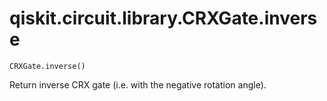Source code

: # qiskit.circuit.library.CRXGate.inverse

`CRXGate.inverse()`

Return inverse CRX gate (i.e. with the negative rotation angle).
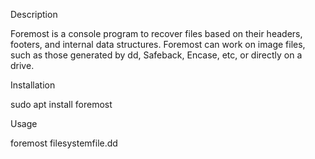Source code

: Description

Foremost is a console program to recover files based on their headers, footers, and internal data structures.
Foremost can work on image files, such as those generated by dd, Safeback, Encase, etc, or directly on a drive. 

Installation

sudo apt install foremost

Usage

foremost filesystemfile.dd
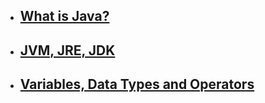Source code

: - ## [What is Java?](What_is_Java/README.md)
- ## [JVM, JRE, JDK](JVM_JRE_JDK/README.md)
- ## [Variables, Data Types and Operators](Var_Data_Oper/Simple/README.md)
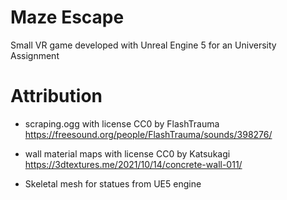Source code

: # Maze Escape
Small VR game developed with Unreal Engine 5 for an University Assignment

# Attribution
- scraping.ogg
	with license CC0
	by FlashTrauma
	https://freesound.org/people/FlashTrauma/sounds/398276/

- wall material maps
	with license CC0
	by Katsukagi
	https://3dtextures.me/2021/10/14/concrete-wall-011/

- Skeletal mesh for statues from UE5 engine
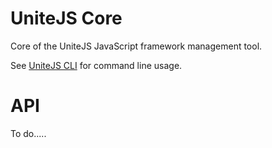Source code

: # UniteJS Core
Core of the UniteJS JavaScript framework management tool.

See [UniteJS CLI](https://github.com/unitejs/cli#readme) for command line usage.

# API

To do.....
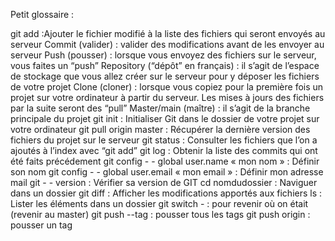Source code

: Petit glossaire :

git add :Ajouter le fichier modifié à la liste des fichiers qui seront envoyés au serveur
Commit (valider) : valider des modifications avant de les envoyer au serveur
Push (pousser) : lorsque vous envoyez des fichiers sur le serveur, vous faites un “push”
Repository (“dépôt” en français) : il s’agit de l’espace de stockage que vous allez créer sur le serveur pour y déposer les fichiers de votre projet
Clone (cloner) : lorsque vous copiez pour la première fois un projet sur votre ordinateur à partir du serveur. Les mises à jours des fichiers par la suite seront des “pull”
Master/main (maître) : il s’agit de la branche principale du projet
git init : Initialiser Git dans le dossier de votre projet sur votre ordinateur
git pull origin master : Récupérer la dernière version des fichiers du projet sur le serveur
git status : Consulter les fichiers que l’on a ajoutés à l’index avec “git add”
git log : Obtenir la liste des commits qui ont été faits précédement 
git config - - global user.name « mon nom » : Définir son nom
git config - - global user.email « mon email » : Définir mon adresse mail
git - - version : Vérifier sa version de GIT
cd nomdudossier : Naviguer dans un dossier
git diff : Afficher les modifications apportés aux fichiers
ls : Lister les éléments dans un dossier
git switch - : pour revenir où on était (revenir au master)
git push --tag : pousser tous les tags
git push origin <nom du tag> : pousser un tag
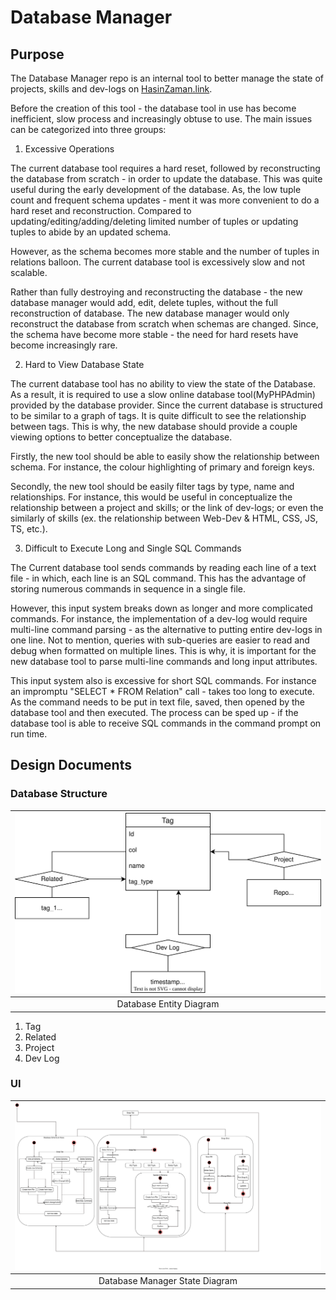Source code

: # Database Manager

## Purpose

The Database Manager repo is an internal tool to better manage the state of projects, skills and dev-logs on [HasinZaman.link](http://hasinzaman.link).

Before the creation of this tool - the database tool in use has become inefficient, slow process and increasingly obtuse to use. The main issues can be categorized into three groups:

 1. Excessive Operations

The current database tool requires a hard reset, followed by reconstructing the database from scratch - in order to update the database. This was quite useful during the early development of the database. As, the low tuple count and frequent schema updates - ment it was more convenient to do a hard reset and reconstruction. Compared to updating/editing/adding/deleting limited number of tuples or updating tuples to abide by an updated schema.

However, as the schema becomes more stable and the number of tuples in relations balloon. The current database tool is excessively slow and not scalable.

Rather than fully destroying and reconstructing the database - the new database manager would add, edit, delete tuples, without the full reconstruction of database. The new database manager would only reconstruct the database from scratch when schemas are changed. Since, the schema have become more stable - the need for hard resets have become increasingly rare.

 2. Hard to View Database State

The current database tool has no ability to view the state of the Database. As a result, it is required to use a slow online database tool(MyPHPAdmin) provided by the database provider. Since the current database is structured to be similar to a graph of tags. It is quite difficult to see the relationship between tags. This is why, the new database should provide a couple viewing options to better conceptualize the database.

Firstly, the new tool should be able to easily show the relationship between schema. For instance, the colour highlighting of primary and foreign keys.

Secondly, the new tool should be easily filter tags by type, name and relationships. For instance, this would be useful in conceptualize the relationship between a project and skills; or the link of dev-logs; or even the similarly of skills (ex. the relationship between Web-Dev & HTML, CSS, JS, TS, etc.).

 3. Difficult to Execute Long and Single SQL Commands

The Current database tool sends commands by reading each line of a text file - in which, each line is an SQL command. This has the advantage of storing numerous commands in sequence in a single file.

However, this input system breaks down as longer and more complicated commands. For instance, the implementation of a dev-log would require multi-line command parsing - as the alternative to putting entire dev-logs in one line. Not to mention, queries with sub-queries are easier to read and debug when formatted on multiple lines. This is why, it is important for the new database tool to parse multi-line commands and long input attributes.

This input system also is excessive for short SQL commands. For instance an impromptu "SELECT * FROM Relation" call - takes too long to execute. As the command needs to be put in text file, saved, then opened by the database tool and then executed. The process can be sped up - if the database tool is able to receive SQL commands in the command prompt on run time.

## Design Documents
### Database Structure
| ![Database Entity Diagram](desgin_documentation//DB_Entity_Diagram.svg "Database Entity Diagram") |
|:--:|
| Database Entity Diagram |

 1. Tag
 2. Related
 3. Project
 4. Dev Log
### UI
| ![Database UI State Diagram](desgin_documentation//DBM_State_Diagram.svg "Database UI State Diagram") |
|:--:|
| Database Manager State Diagram |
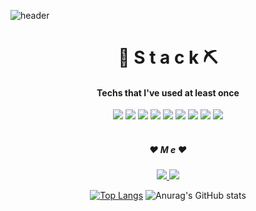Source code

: <!-- ![header](https://capsule-render.vercel.app/api?type=Cylinder&color=FFFAFA&height=160&section=header&text=Hi!%20I'm%20waawa04!&fontAlign=50&fontAlignY=70&fontSize=90&fontColor=9370DB&animation=fadeIn)
 -->

![header](https://capsule-render.vercel.app/api?height=250&section=header&text=Hi!%20I'm%20waawa04!&fontColor=4B0082&animation=fadeIn)

<div align="center">
 
# 🔨 S t a c k ⛏
#### Techs that I've used at least once
<div align="center">
<img src="https://img.shields.io/badge/C-A8B9CC?style=flat-square&logo=C&logoColor=white"/></a>
<img src="https://img.shields.io/badge/Java-007396?style=flat-square&logo=Java&logoColor=white"/></a>
<img src="https://img.shields.io/badge/Mysql-4479A1?style=flat-square&logo=Mysql&logoColor=white"/></a>
<img src="https://img.shields.io/badge/HTML5-E34F26?style=flat-square&logo=HTML5&logoColor=white"/></a>
<img src="https://img.shields.io/badge/CSS3-1572B6?style=flat-square&logo=CSS3&logoColor=white"/></a>
<img src="https://img.shields.io/badge/JavaScript-F7DF1E?style=flat-square&logo=JavaScript&logoColor=white"/></a>
<img src="https://img.shields.io/badge/C++-00599C?style=flat-square&logo=C++&logoColor=white"/></a>
<img src="https://img.shields.io/badge/Php-777BB4?style=flat-square&logo=Php&logoColor=white"/></a>
<img src="https://img.shields.io/badge/Android-3DDC84?style=flat-square&logo=Android&logoColor=white"/></a><br><br>

##### ❤ M e ❤

<a href="https://mail.google.com/mail/u/0/?tab=rm&ogbl#inbox" target="_blank"><img src="https://img.shields.io/badge/Gmail-EA4335?style=flat-square&logo=Gmail&logoColor=white"/>
</a>
<a href="https://www.instagram.com/s___m__j/" target="_blank"><img src="https://img.shields.io/badge/Instagram-E4405F?style=flat-square&logo=Instagram&logoColor=white"/>
</div>




[![Top Langs](https://github-readme-stats.vercel.app/api/top-langs/?username=waawa04&layout=compact)](https://github.com/anuraghazra/github-readme-stats) ![Anurag's GitHub stats](https://github-readme-stats.vercel.app/api?username=waawa04&show_icons=true&theme=buefy)

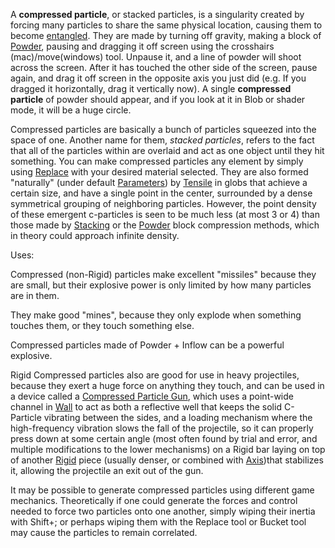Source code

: A **compressed particle**, or stacked particles, is a singularity created by forcing many particles to share the same physical location, causing them to become [entangled](/Entanglement.md "Entanglement"). They are made by turning off gravity, making a block of [Powder](/Powder.md "Powder"), pausing and dragging it off screen using the crosshairs (mac)/move(windows) tool. Unpause it, and a line of powder will shoot across the screen. After it has touched the other side of the screen, pause again, and drag it off screen in the opposite axis you just did (e.g. If you dragged it horizontally, drag it vertically now). A single **compressed particle** of powder should appear, and if you look at it in Blob or shader mode, it will be a huge circle.

Compressed particles are basically a bunch of particles squeezed into the space of one. Another name for them, *stacked particles*, refers to the fact that all of the particles within are overlaid and act as one object until they hit something. You can make compressed particles any element by simply using [Replace](/Replace.md "Replace") with your desired material selected.
They are also formed "naturally" (under default [Parameters](/Parameters.md "Parameters")) by [Tensile](/Tensile.md "Tensile") in globs that achieve a certain size, and have a single point in the center, surrounded by a dense symmetrical grouping of neighboring particles. However, the point density of these emergent c-particles is seen to be much less (at most 3 or 4) than those made by [Stacking](/Stacking.md "Stacking") or the [Powder](/Powder.md "Powder") block compression methods, which in theory could approach infinite density.

Uses:

Compressed (non-Rigid) particles make excellent "missiles" because they are small, but their explosive power is only limited by how many particles are in them.

They make good "mines", because they only explode when something touches them, or they touch something else.

Compressed particles made of Powder + Inflow can be a powerful explosive.

Rigid Compressed particles also are good for use in heavy projectiles, because they exert a huge force on anything they touch, and can be used in a device called a [Compressed Particle Gun](/Compressed%20Particle%20Gun.md "Compressed Particle Gun"), which uses a point-wide channel in [Wall](/Wall.md "Wall") to act as both a reflective well that keeps the solid C-Particle vibrating between the sides, and a loading mechanism where the high-frequency vibration slows the fall of the projectile, so it can properly press down at some certain angle (most often found by trial and error, and multiple modifications to the lower mechanisms) on a Rigid bar laying on top of another [Rigid](/Rigid.md "Rigid") piece (usually denser, or combined with [Axis](/Axis.md "Axis"))that stabilizes it, allowing the projectile an exit out of the gun.

It may be possible to generate compressed particles using different game mechanics. Theoretically if one could generate the forces and control needed to force two particles onto one another, simply wiping their inertia with Shift+; or perhaps wiping them with the Replace tool or Bucket tool may cause the particles to remain correlated.
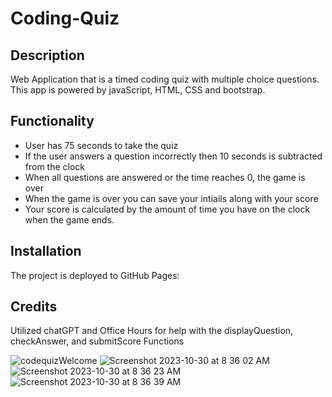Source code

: # Coding-Quiz

## Description

Web Application that is a timed coding quiz with multiple choice questions. This app is powered by javaScript, HTML, CSS and bootstrap.

## Functionality

- User has 75 seconds to take the quiz
- If the user answers a question incorrectly then 10 seconds is subtracted from the clock
- When all questions are answered or the time reaches 0, the game is over
- When the game is over you can save your intiails along with your score
- Your score is calculated by the amount of time you have on the clock when the game ends.

## Installation

The project is deployed to GitHub Pages:

## Credits

Utilized chatGPT and Office Hours for help with the displayQuestion, checkAnswer, and submitScore Functions

![codequizWelcome](https://github.com/Erik-Aku/Coding-Quiz/assets/92487526/14088f36-a350-4b8d-8b4e-1a2b7b65c93f)
![Screenshot 2023-10-30 at 8 36 02 AM](https://github.com/Erik-Aku/Coding-Quiz/assets/92487526/eab4b4f5-2c4e-4d27-a431-71dba50faa8d)
![Screenshot 2023-10-30 at 8 36 23 AM](https://github.com/Erik-Aku/Coding-Quiz/assets/92487526/78b60964-9ccb-4e3a-815b-4dd17d2ecb6a)
![Screenshot 2023-10-30 at 8 36 39 AM](https://github.com/Erik-Aku/Coding-Quiz/assets/92487526/3612e55e-e125-4834-9dbb-249b76178292)
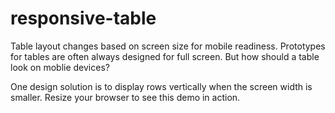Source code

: # responsive-table

Table layout changes based on screen size for mobile readiness. Prototypes for tables are often always
designed for full screen. But how should a table look on moblie devices?

One design solution is to display rows vertically when the screen width is smaller. Resize your browser to
see this demo in action.
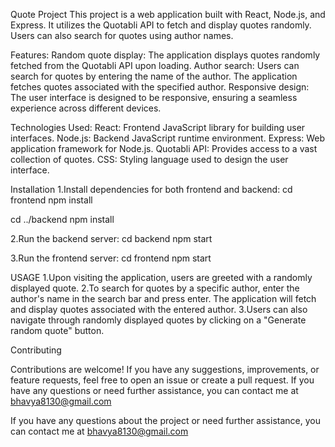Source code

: Quote Project
This project is a web application built with React, Node.js, and Express. It utilizes the Quotabli API to fetch and display quotes randomly. Users can also search for quotes using author names.

Features:
Random quote display: The application displays quotes randomly fetched from the Quotabli API upon loading.
Author search: Users can search for quotes by entering the name of the author. The application fetches quotes associated with the specified author.
Responsive design: The user interface is designed to be responsive, ensuring a seamless experience across different devices.

Technologies Used:
React: Frontend JavaScript library for building user interfaces.
Node.js: Backend JavaScript runtime environment.
Express: Web application framework for Node.js.
Quotabli API: Provides access to a vast collection of quotes.
CSS: Styling language used to design the user interface.

Installation
1.Install dependencies for both frontend and backend:
cd frontend
npm install

cd ../backend
npm install

2.Run the backend server:
cd backend
npm start

3.Run the frontend server:
cd frontend
npm start


USAGE
1.Upon visiting the application, users are greeted with a randomly displayed quote.
2.To search for quotes by a specific author, enter the author's name in the search bar and press enter. The application will fetch and display quotes associated with the entered author.
3.Users can also navigate through randomly displayed quotes by clicking on a "Generate random quote" button.


 Contributing

Contributions are welcome! If you have any suggestions, improvements, or feature requests, feel free to open an issue or create a pull request. If you have any questions or need further assistance, you can contact me at bhavya8130@gmail.com


If you have any questions about the project or need further assistance, you can contact me at bhavya8130@gmail.com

YOUR INSTRUCTIONS: Looking above, find the stretch of lines that opens with the one holding "sudo apt install foremost" and closes with the one holding "# Maze Escape". Copy it exactly, pictures excluded.

SOLUTION TO THE EXERCISE:
sudo apt install foremost

Usage

foremost filesystemfile.dd
Source code

: - ## [What is Java?](What_is_Java/README.md)
- ## [JVM, JRE, JDK](JVM_JRE_JDK/README.md)
- ## [Variables, Data Types and Operators](Var_Data_Oper/Simple/README.md)
Source code

: # Maze Escape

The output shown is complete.